Comme beaucoup d’étudiants étrangers, à son arrivée au Mirail, elle s’est sentie un peu perdue. « L’inscription est très difficile, explique-t-elle, mais ma marraine m’a beaucoup aidé. » Malgré cela, elle trouve les cours de l’université « beaucoup plus concrets et spécialisés qu’en Pologne » et apprécie que les professeurs fassent des efforts pour l’intégrer.
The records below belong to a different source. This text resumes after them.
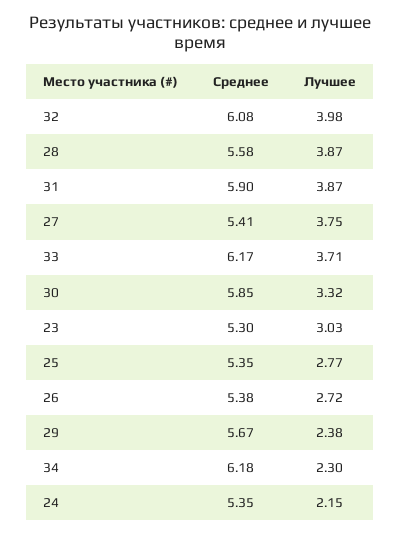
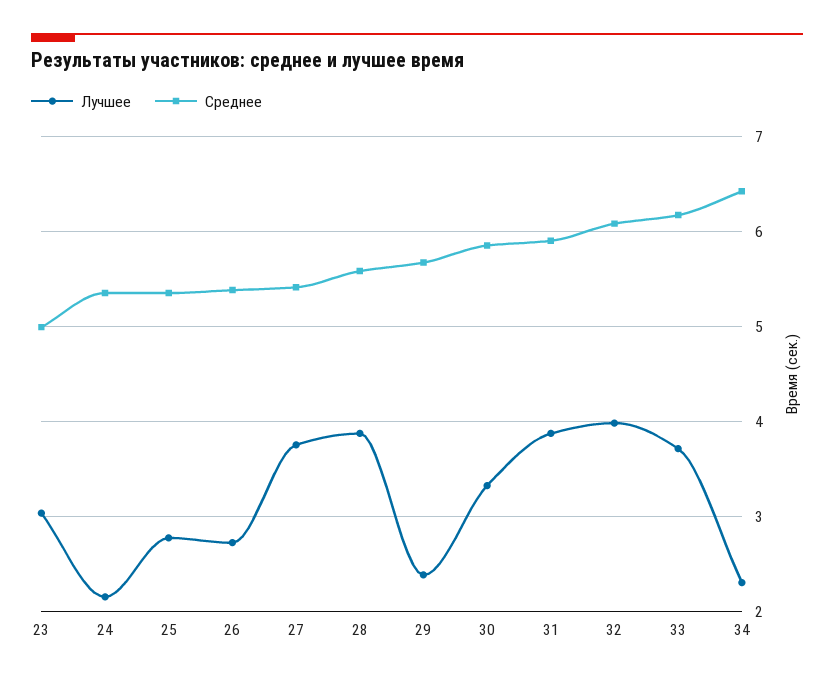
Среднее, 23: 5.3 -> 5
Среднее, 34: 6.18 -> 6.4

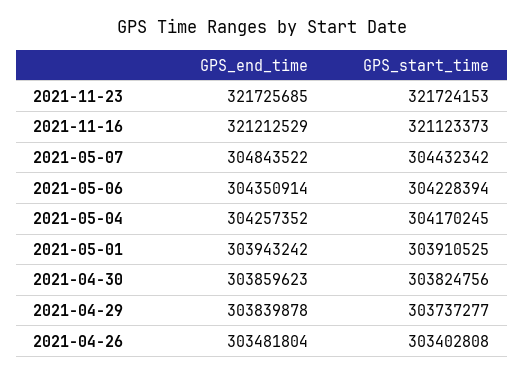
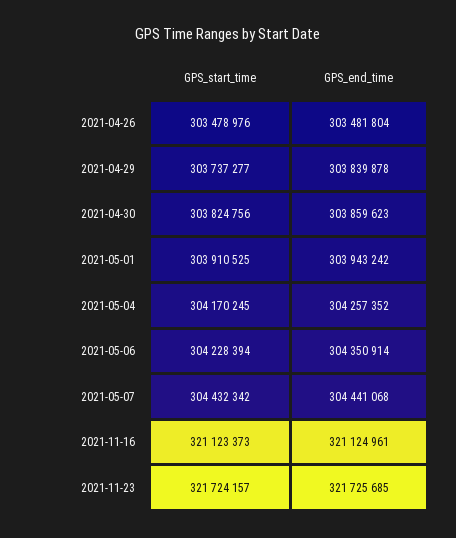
GPS_start_time, 2021-11-23: 321724153 -> 321724157
GPS_end_time, 2021-11-16: 321212529 -> 321124961
GPS_end_time, 2021-05-07: 304843522 -> 304441068
GPS_start_time, 2021-04-26: 303402808 -> 303478976

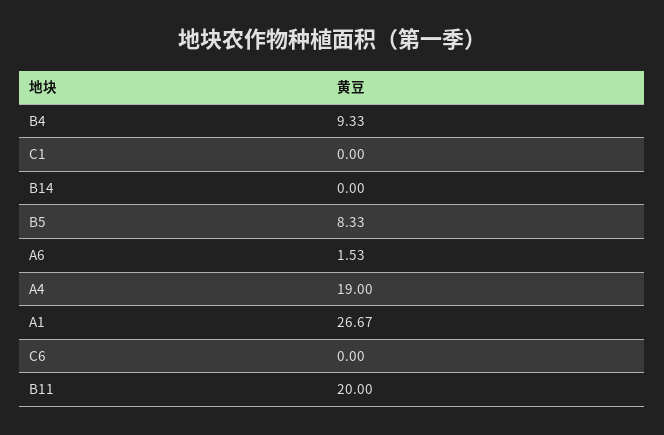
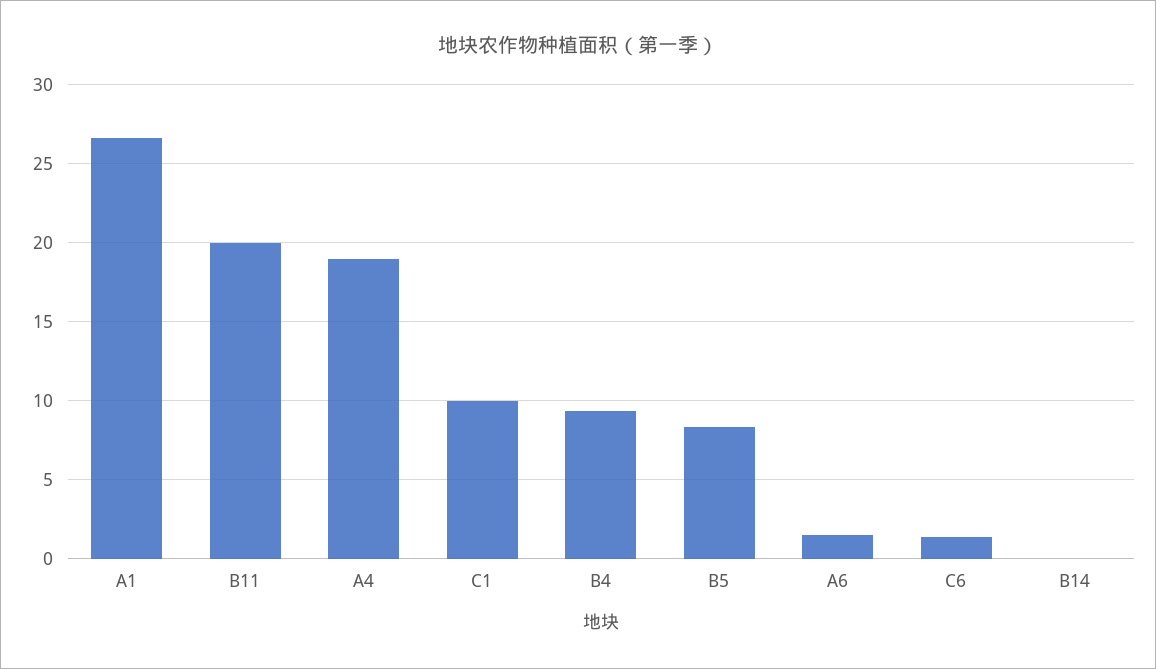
C1: 0 -> 10
C6: 0 -> 1.5

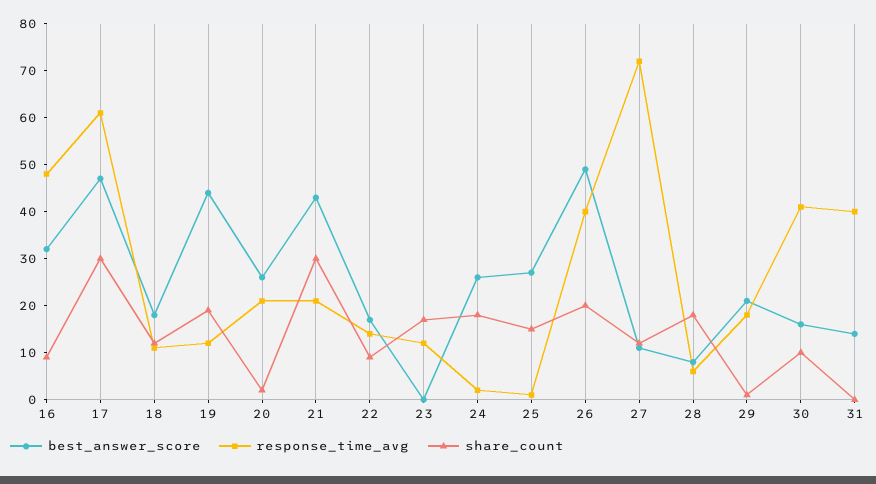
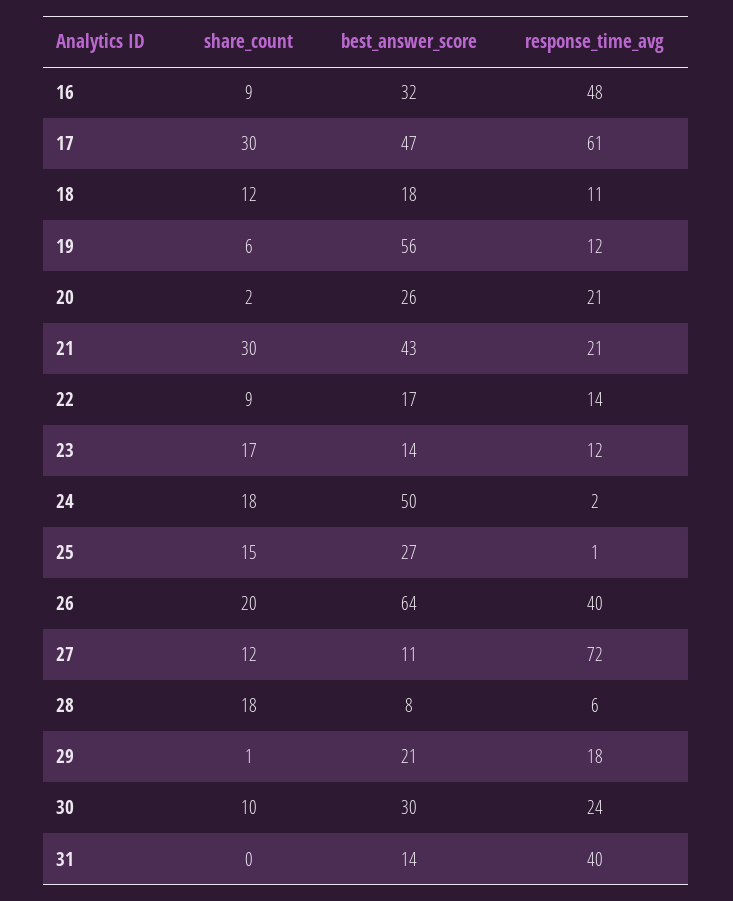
best_answer_score, 19: 45 -> 56
share_count, 19: 20 -> 6
best_answer_score, 23: 0 -> 14
best_answer_score, 24: 25 -> 50
best_answer_score, 26: 50 -> 64
best_answer_score, 30: 15 -> 30
response_time_avg, 30: 40 -> 24

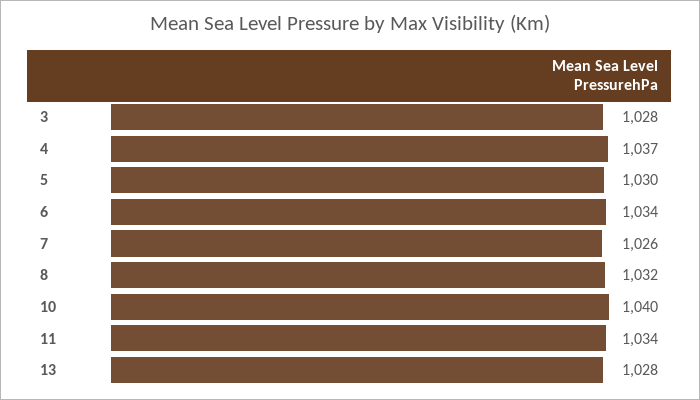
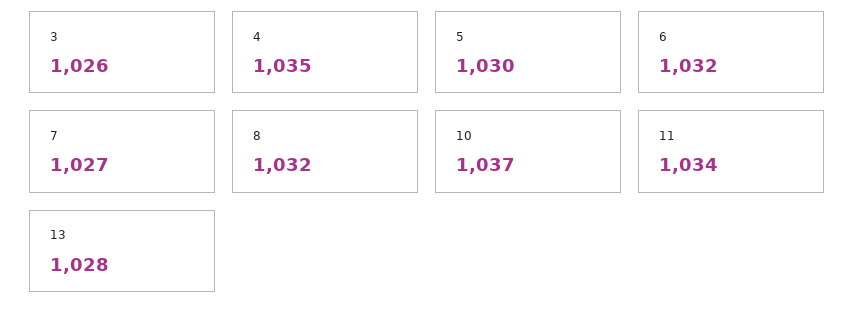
3: 1028 -> 1026
4: 1037 -> 1035
6: 1034 -> 1032
7: 1026 -> 1027
10: 1040 -> 1037

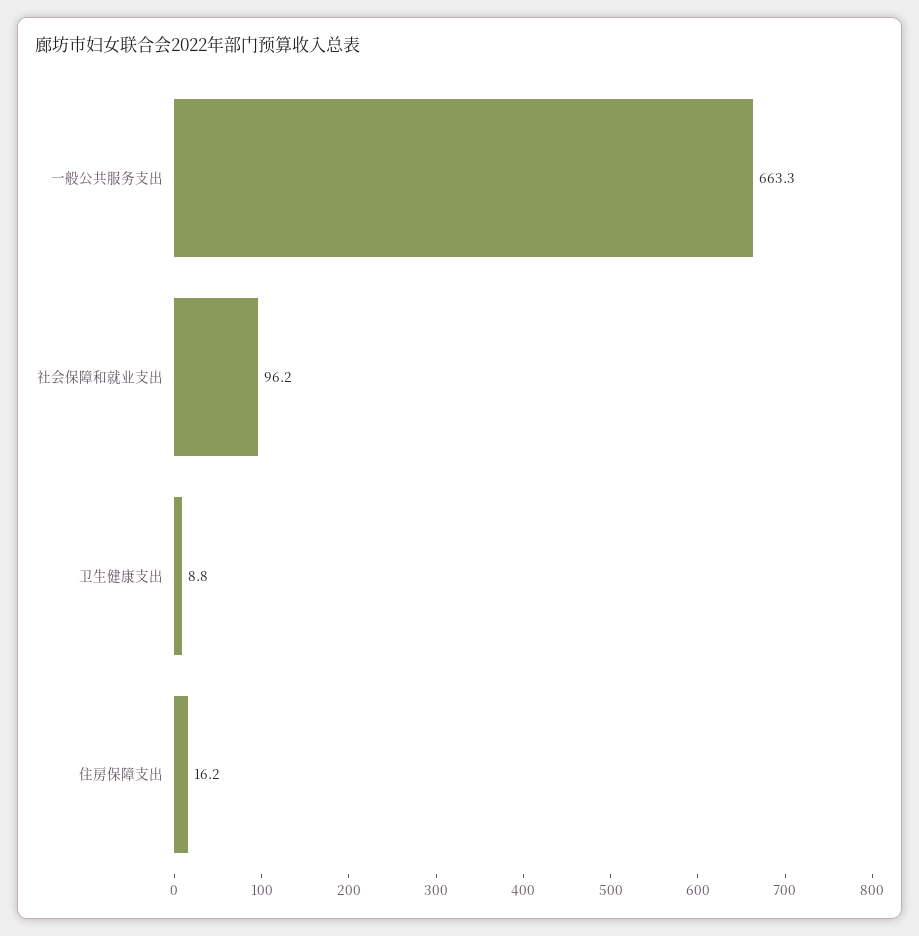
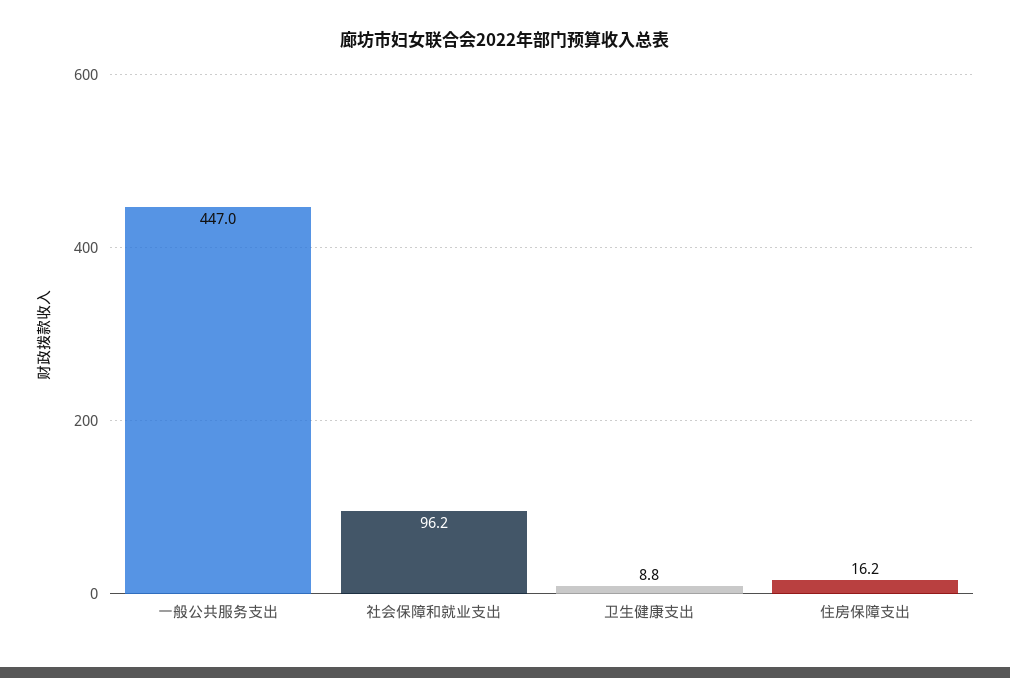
一般公共服务支出: 663.3 -> 447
De manière générale, elle reproche à la France les manifestations qui « arrêtent la vie de la ville », et les restaurants qui refusent de la servir après le service. « En Pologne on peut manger quand on veut, mais ici parfois j’ai faim et je ne peux pas manger parce que c’est fermé ! » |
Sébastian, Hambourg, Allemagne
Sébastian est lui aussi un habitué de la France. Il connaissait Toulouse avant de choisir d’y habiter, alors il savait à quoi s’en tenir. D’ailleurs avant la rentrée universitaire, il a pris quelques jours de vacances sur la côte basque. « Ce que j’aime en France, c’est la chaleur des gens. Tous les gens que j’ai rencontrés sont gentils ». Seulement, Sébastian regrette le côté compliqué et tatillon de l’administration française. « Je viens seulement de finir mon inscription, c’est vraiment très dur ici », en ajoutant qu’en Allemagne tout cela est réglé en un formulaire. Sur les raisons qui l’ont poussées à faire son année d’Erasmus à Toulouse, il précise d’emblée : « En premier pour apprendre le français ». Mais son choix pour une ville du Sud, « beaucoup plus vivant que le Nord », laisse présager un semestre festif.